解散直後には民主党と維新の党を中心とする第三極政党が統一戦線づくりに動き、自民党側を「40~50議席減らすかもしれない」(選対幹部)と慌てさせた。安倍晋三首相自身も解散直後は「目標は自公で過半数」と弱気になっていた。
しかし、各党が私利私欲に走って野党連合のはずが「野合」になり、有権者のアベノミクス批判の受け皿はできなかった。295の小選挙区のうち、民主党は178人、維新は77人の候補しか擁立できず、多くの選挙区では自民党前職が余裕しゃくしゃくの戦いぶりだ。

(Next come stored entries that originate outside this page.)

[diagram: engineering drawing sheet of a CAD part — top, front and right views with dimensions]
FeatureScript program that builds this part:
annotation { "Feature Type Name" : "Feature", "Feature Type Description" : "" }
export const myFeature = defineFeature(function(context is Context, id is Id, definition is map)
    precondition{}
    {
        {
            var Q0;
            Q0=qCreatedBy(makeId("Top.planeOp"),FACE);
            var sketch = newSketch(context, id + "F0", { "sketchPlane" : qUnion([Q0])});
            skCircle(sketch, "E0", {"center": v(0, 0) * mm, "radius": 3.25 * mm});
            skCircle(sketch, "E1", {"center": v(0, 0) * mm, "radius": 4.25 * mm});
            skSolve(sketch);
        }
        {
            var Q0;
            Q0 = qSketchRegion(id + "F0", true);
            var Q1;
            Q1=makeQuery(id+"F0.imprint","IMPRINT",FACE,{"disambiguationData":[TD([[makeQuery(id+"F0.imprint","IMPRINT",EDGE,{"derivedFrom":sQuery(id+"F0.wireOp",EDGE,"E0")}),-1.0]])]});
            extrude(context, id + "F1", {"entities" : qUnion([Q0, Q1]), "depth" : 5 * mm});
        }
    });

世論調査を見ても安倍政権と自民党への支持は間違いなく下がっているにもかかわらず、反自民の有権者が投票に向かうモチベーションは失われ、投票率は前回総選挙(約59%)を大きく下回って史上最低を更新すると見られている。票が取れなくても自民党が圧勝するという反民主主義的な結果が予想される。
それこそが、安倍自民党の最初からの狙いなのだ。官邸はメディアに圧力をかけて政権批判を封じて選挙をつまらなくし、メディアはその片棒を担いだ。